---------- Data to examine

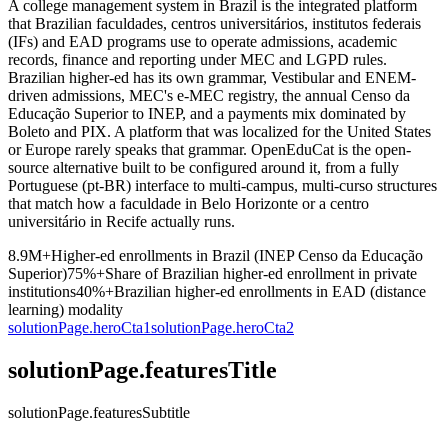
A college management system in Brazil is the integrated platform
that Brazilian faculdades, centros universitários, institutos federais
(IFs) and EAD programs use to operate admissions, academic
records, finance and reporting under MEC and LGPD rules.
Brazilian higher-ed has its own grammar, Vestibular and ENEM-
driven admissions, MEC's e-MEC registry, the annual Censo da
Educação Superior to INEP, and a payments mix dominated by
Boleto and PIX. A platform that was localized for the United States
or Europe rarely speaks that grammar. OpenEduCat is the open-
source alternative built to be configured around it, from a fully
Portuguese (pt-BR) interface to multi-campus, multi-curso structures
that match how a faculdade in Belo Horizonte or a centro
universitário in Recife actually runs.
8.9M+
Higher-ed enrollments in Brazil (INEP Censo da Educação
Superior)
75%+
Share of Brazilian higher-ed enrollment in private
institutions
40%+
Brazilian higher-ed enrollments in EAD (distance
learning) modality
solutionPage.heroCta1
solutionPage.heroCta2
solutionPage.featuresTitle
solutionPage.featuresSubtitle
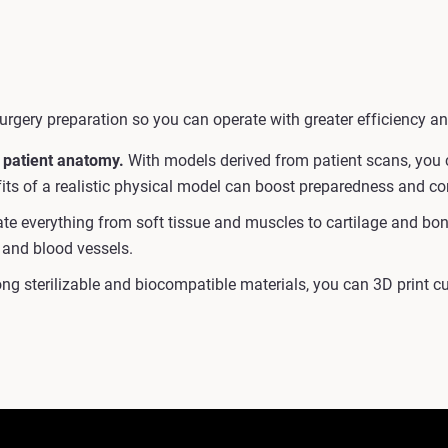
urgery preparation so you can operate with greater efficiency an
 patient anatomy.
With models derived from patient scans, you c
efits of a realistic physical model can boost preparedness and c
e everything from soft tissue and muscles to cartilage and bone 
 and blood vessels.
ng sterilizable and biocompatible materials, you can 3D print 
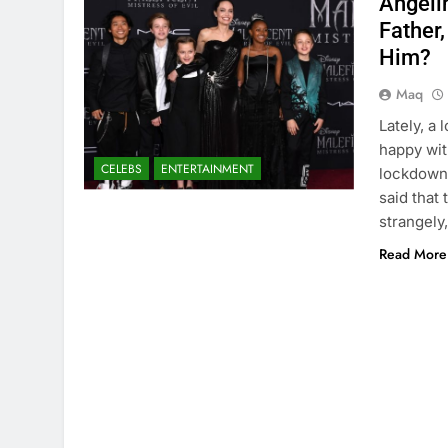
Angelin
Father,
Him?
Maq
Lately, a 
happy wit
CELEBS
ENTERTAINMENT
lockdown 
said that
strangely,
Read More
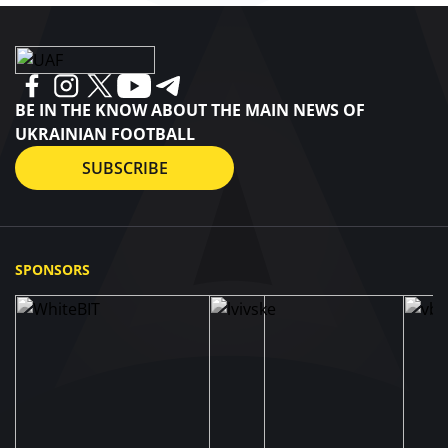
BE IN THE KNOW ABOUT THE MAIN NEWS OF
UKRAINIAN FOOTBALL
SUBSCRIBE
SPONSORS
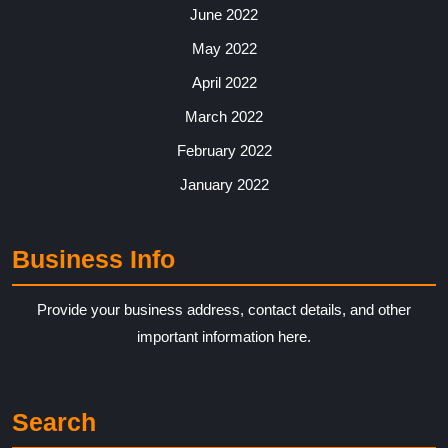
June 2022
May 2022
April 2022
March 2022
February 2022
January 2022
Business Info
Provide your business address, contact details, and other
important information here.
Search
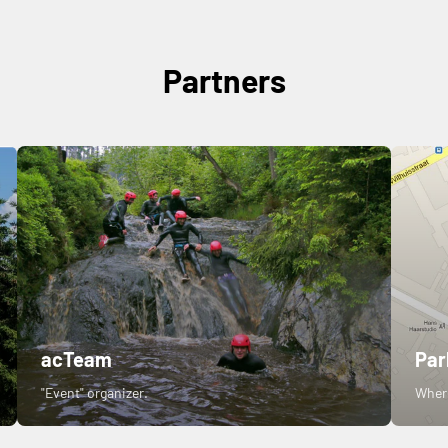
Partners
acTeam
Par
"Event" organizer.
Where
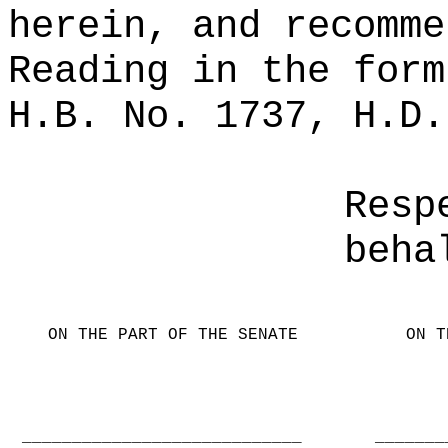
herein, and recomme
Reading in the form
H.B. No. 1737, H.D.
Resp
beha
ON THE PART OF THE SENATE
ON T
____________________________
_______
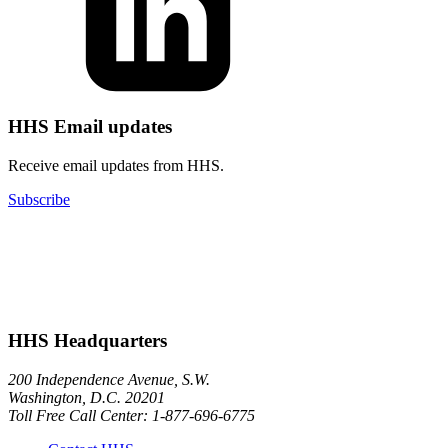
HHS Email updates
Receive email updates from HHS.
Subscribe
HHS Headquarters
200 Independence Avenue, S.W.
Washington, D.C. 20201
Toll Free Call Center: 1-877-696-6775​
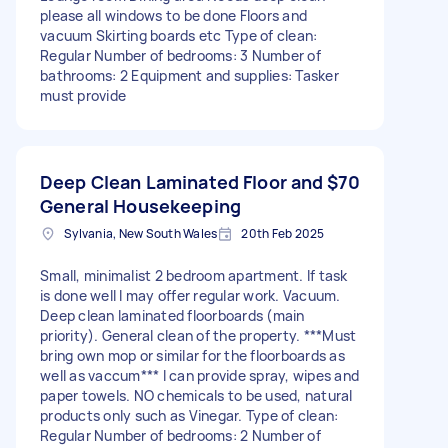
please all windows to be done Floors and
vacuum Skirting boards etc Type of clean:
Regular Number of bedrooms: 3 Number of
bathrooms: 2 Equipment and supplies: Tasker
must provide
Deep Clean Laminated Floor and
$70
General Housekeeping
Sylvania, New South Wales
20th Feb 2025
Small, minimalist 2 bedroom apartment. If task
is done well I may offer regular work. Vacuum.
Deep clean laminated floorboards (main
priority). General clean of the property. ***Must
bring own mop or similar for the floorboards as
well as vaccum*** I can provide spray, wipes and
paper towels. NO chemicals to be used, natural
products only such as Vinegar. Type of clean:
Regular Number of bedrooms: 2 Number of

--------------------
---------- Data to examine

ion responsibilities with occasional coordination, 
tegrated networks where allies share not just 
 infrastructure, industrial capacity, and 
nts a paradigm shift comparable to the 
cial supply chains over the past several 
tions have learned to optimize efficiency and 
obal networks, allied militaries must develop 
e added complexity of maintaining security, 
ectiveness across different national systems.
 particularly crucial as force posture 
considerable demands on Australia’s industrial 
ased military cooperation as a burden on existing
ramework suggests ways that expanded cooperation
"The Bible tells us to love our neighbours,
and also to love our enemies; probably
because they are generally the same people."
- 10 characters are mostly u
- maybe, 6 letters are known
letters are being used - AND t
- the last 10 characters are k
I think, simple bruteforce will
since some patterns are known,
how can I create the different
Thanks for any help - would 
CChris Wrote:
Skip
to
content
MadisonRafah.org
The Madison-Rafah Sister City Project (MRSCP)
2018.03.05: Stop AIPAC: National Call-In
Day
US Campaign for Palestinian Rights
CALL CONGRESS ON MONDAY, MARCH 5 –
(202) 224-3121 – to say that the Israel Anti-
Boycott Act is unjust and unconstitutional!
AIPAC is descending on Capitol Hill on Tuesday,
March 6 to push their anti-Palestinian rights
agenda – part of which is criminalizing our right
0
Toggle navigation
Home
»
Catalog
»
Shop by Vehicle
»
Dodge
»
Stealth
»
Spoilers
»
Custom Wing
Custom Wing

--------------------
---------- Data to examine

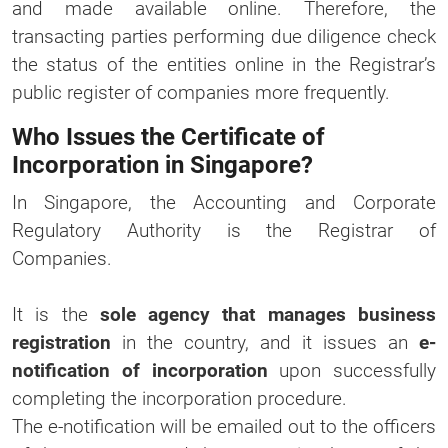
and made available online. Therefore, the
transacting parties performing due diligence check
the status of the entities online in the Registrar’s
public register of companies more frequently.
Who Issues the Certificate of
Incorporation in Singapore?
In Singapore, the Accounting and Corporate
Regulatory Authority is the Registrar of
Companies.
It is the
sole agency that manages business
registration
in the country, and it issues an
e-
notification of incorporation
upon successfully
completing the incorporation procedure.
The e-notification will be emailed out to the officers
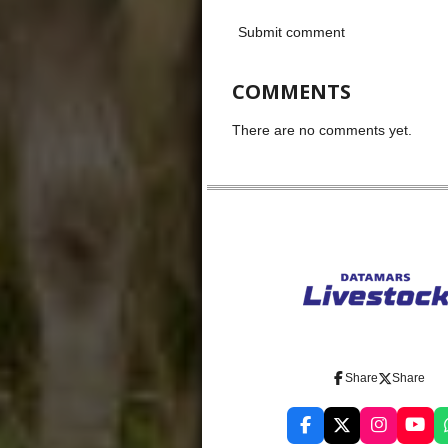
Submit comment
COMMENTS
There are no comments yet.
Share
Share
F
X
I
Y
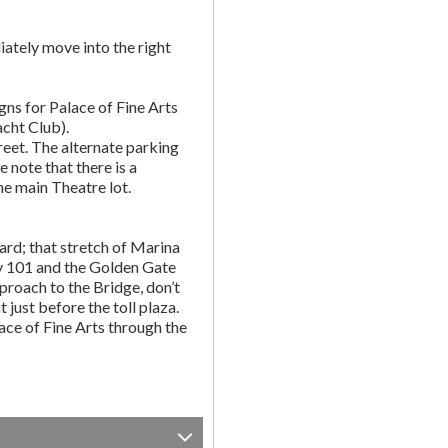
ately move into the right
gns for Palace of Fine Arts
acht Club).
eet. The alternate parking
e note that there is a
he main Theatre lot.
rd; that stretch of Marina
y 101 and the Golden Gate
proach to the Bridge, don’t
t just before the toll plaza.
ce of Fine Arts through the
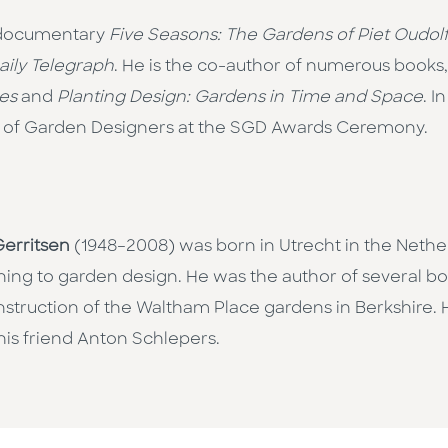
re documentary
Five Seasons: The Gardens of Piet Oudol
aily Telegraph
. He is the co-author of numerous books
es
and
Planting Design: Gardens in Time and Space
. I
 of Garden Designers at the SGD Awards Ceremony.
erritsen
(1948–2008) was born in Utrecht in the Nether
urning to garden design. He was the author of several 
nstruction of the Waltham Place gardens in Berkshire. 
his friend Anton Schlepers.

--------------------

How many of the lines above contain the word "known"? Reply with the number alone.

2